From 28c94770adfcb9cfbc78a3221f915bfc830c6582 Mon Sep 17 00:00:00 2001
From: roikoren755 <26850796+roikoren755@users.noreply.github.com>
Date: Tue, 6 Jan 2026 18:00:40 +0200
Subject: [PATCH] [NemotronH] Use ReplicatedLinear for fc1_latent_proj (#31807)

Signed-off-by: Roi Koren <roik@nvidia.com>
---
 vllm/model_executor/models/nemotron_h.py | 6 +-----
 1 file changed, 1 insertion(+), 5 deletions(-)

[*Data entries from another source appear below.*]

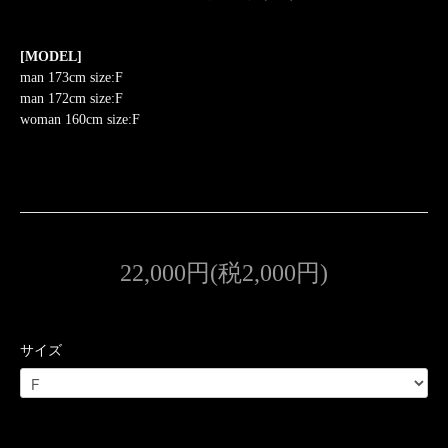
[MODEL]
man 173cm size:F
man 172cm size:F
woman 160cm size:F
22,000円(税2,000円)
サイズ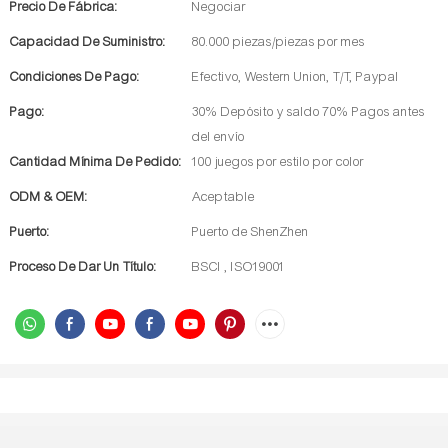
Precio De Fábrica:
Negociar
Capacidad De Suministro:
80.000 piezas/piezas por mes
Condiciones De Pago:
Efectivo, Western Union, T/T, Paypal
Pago:
30% Depósito y saldo 70% Pagos antes
del envío
Cantidad Mínima De Pedido:
100 juegos por estilo por color
ODM & OEM:
Aceptable
Puerto:
Puerto de ShenZhen
Proceso De Dar Un Título:
BSCI , ISO19001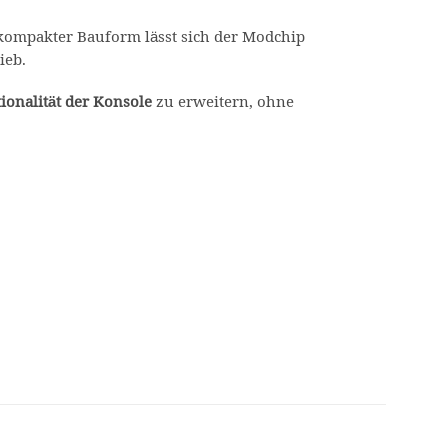
ompakter Bauform lässt sich der Modchip
ieb.
ionalität der Konsole
zu erweitern, ohne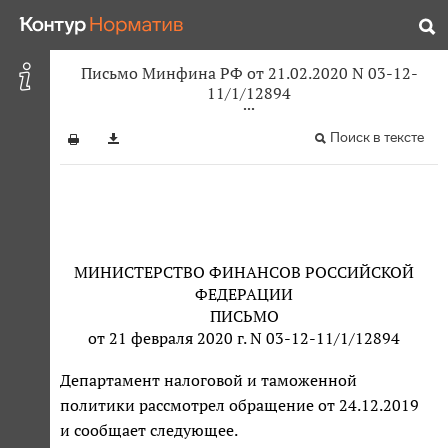
Письмо Минфина РФ от 21.02.2020 N 03-12-
11/1/12894
Поиск в тексте
МИНИСТЕРСТВО ФИНАНСОВ РОССИЙСКОЙ
ФЕДЕРАЦИИ
ПИСЬМО
от 21 февраля 2020 г. N 03-12-11/1/12894
Департамент налоговой и таможенной
политики рассмотрел обращение от 24.12.2019
и сообщает следующее.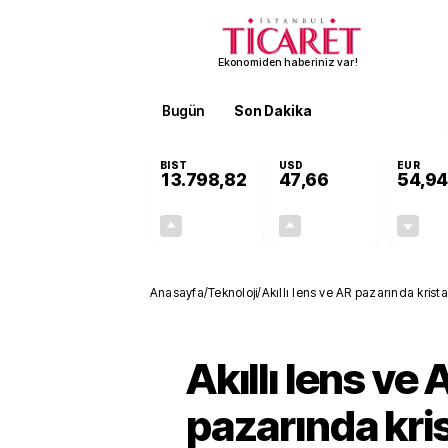
Ekonomiden haberiniz var!
Bugün
Son Dakika
Finans
EKST
BIST
USD
EUR
13.798,82
47,66
54,94
+0,70%
+0,07%
95,68
0,04
Anasayfa
/
Teknoloji
/
Akıllı lens ve AR pazarında krista
Akıllı lens ve 
pazarında kris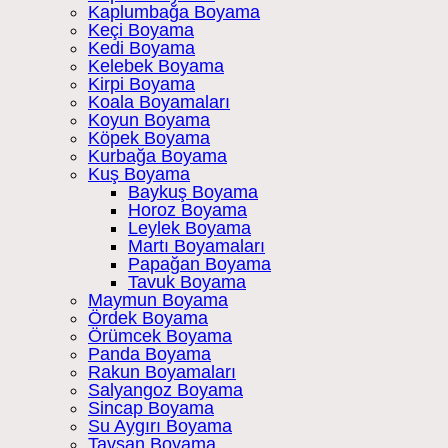
Kaplumbağa Boyama
Keçi Boyama
Kedi Boyama
Kelebek Boyama
Kirpi Boyama
Koala Boyamaları
Koyun Boyama
Köpek Boyama
Kurbağa Boyama
Kuş Boyama
Baykuş Boyama
Horoz Boyama
Leylek Boyama
Martı Boyamaları
Papağan Boyama
Tavuk Boyama
Maymun Boyama
Ördek Boyama
Örümcek Boyama
Panda Boyama
Rakun Boyamaları
Salyangoz Boyama
Sincap Boyama
Su Aygırı Boyama
Tavşan Boyama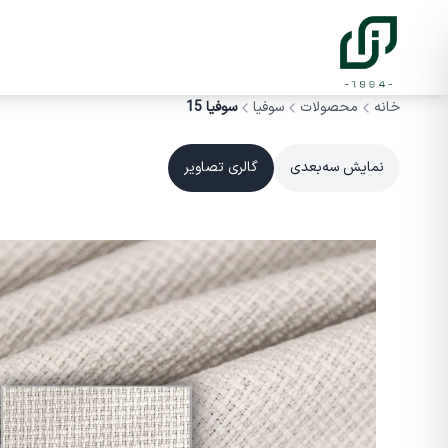
خانه
محصولات
سوفیا
سوفیا 15
نمایش سه‌بعدی
گالری تصاویر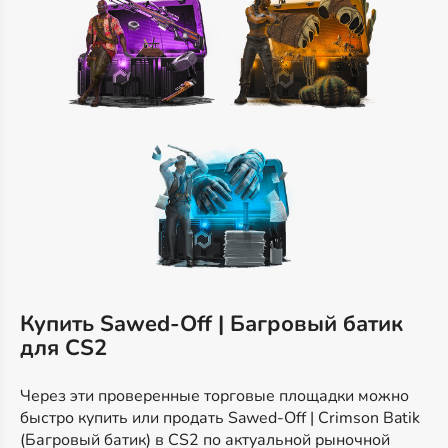
Купить Sawed-Off | Багровый батик
для CS2
Через эти проверенные торговые площадки можно
быстро купить или продать Sawed-Off | Crimson Batik
(Багровый батик) в CS2 по актуальной рыночной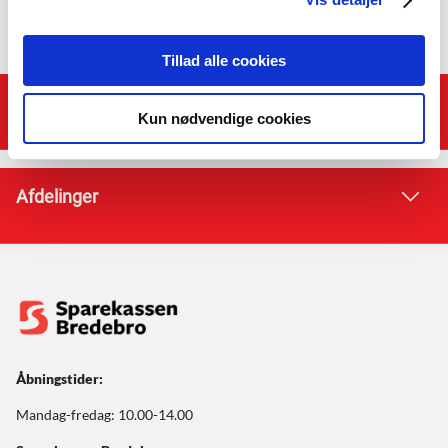
Tillad alle cookies
Genveje
Kun nødvendige cookies
Afdelinger
Åbningstider:
Mandag-fredag: 10.00-14.00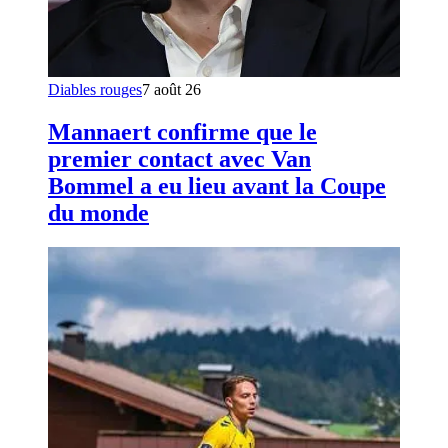
Diables rouges
7 août 26
Mannaert confirme que le
premier contact avec Van
Bommel a eu lieu avant la Coupe
du monde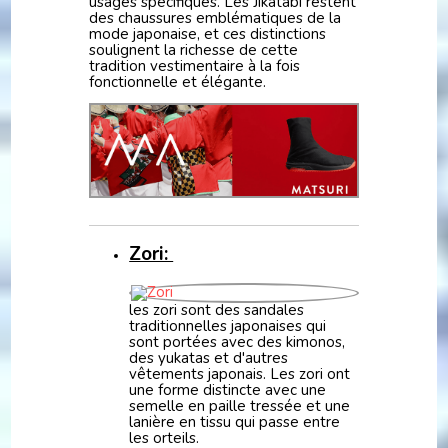
usages spécifiques. Les Jikatabi restent
des chaussures emblématiques de la
mode japonaise, et ces distinctions
soulignent la richesse de cette
tradition vestimentaire à la fois
fonctionnelle et élégante.
Zori:
les zori sont des sandales
traditionnelles japonaises qui
sont portées avec des kimonos,
des yukatas et d'autres
vêtements japonais. Les zori ont
une forme distincte avec une
semelle en paille tressée et une
lanière en tissu qui passe entre
les orteils.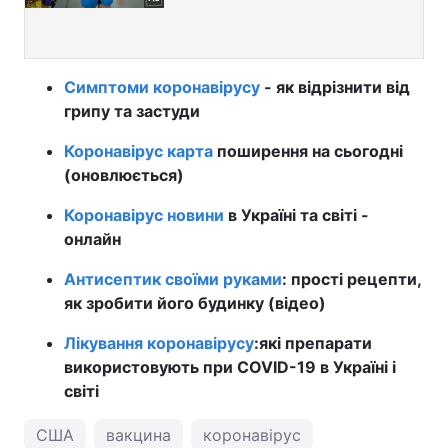
Симптоми коронавірусу
- як відрізнити від
грипу та застуди
Коронавірус карта
поширення на сьогодні
(оновлюється)
Коронавірус новини
в Україні та світі -
онлайн
Антисептик своїми руками
: прості рецепти,
як зробити його будинку (відео)
Лікування коронавірусу
:
які препарати
використовують при COVID-19 в Україні і
світі
США
вакцина
коронавірус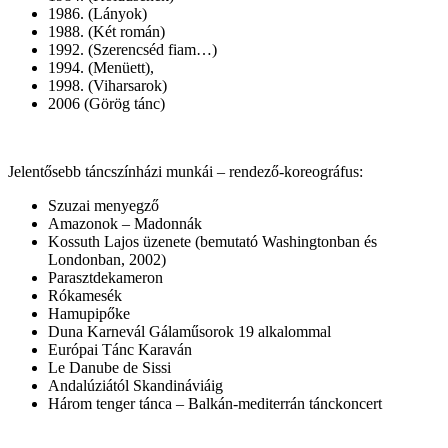
1986. (Lányok)
1988. (Két román)
1992. (Szerencséd fiam…)
1994. (Menüett),
1998. (Viharsarok)
2006 (Görög tánc)
Jelentősebb táncszínházi munkái – rendező-koreográfus:
Szuzai menyegző
Amazonok – Madonnák
Kossuth Lajos üzenete (bemutató Washingtonban és
Londonban, 2002)
Parasztdekameron
Rókamesék
Hamupipőke
Duna Karnevál Gálaműsorok 19 alkalommal
Európai Tánc Karaván
Le Danube de Sissi
Andalúziától Skandináviáig
Három tenger tánca – Balkán-mediterrán tánckoncert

diff --git a/vllm/model_executor/models/nemotron_h.py b/vllm/model_executor/models/nemotron_h.py
index 8bc9ce615..c0fe39427 100644
--- a/vllm/model_executor/models/nemotron_h.py
+++ b/vllm/model_executor/models/nemotron_h.py
@@ -210,16 +210,12 @@ class NemotronHMoE(nn.Module):
         )
 
         if self.use_latent_moe:
-            # TODO: check if using ReplicatedLinear is better than
-            # ColumnParallelLinear + all_gather
-            self.fc1_latent_proj = ColumnParallelLinear(
+            self.fc1_latent_proj = ReplicatedLinear(
                 input_size=config.hidden_size,
                 output_size=self.moe_hidden_size,
                 bias=config.mlp_bias,
                 quant_config=quant_config,
                 disable_tp=self.is_sequence_parallel,
-                # We need to gather the output to prepare input for moe
-                gather_output=True,
                 prefix=f"{prefix}.fc1_latent_proj",
             )
             self.fc2_latent_proj = ReplicatedLinear(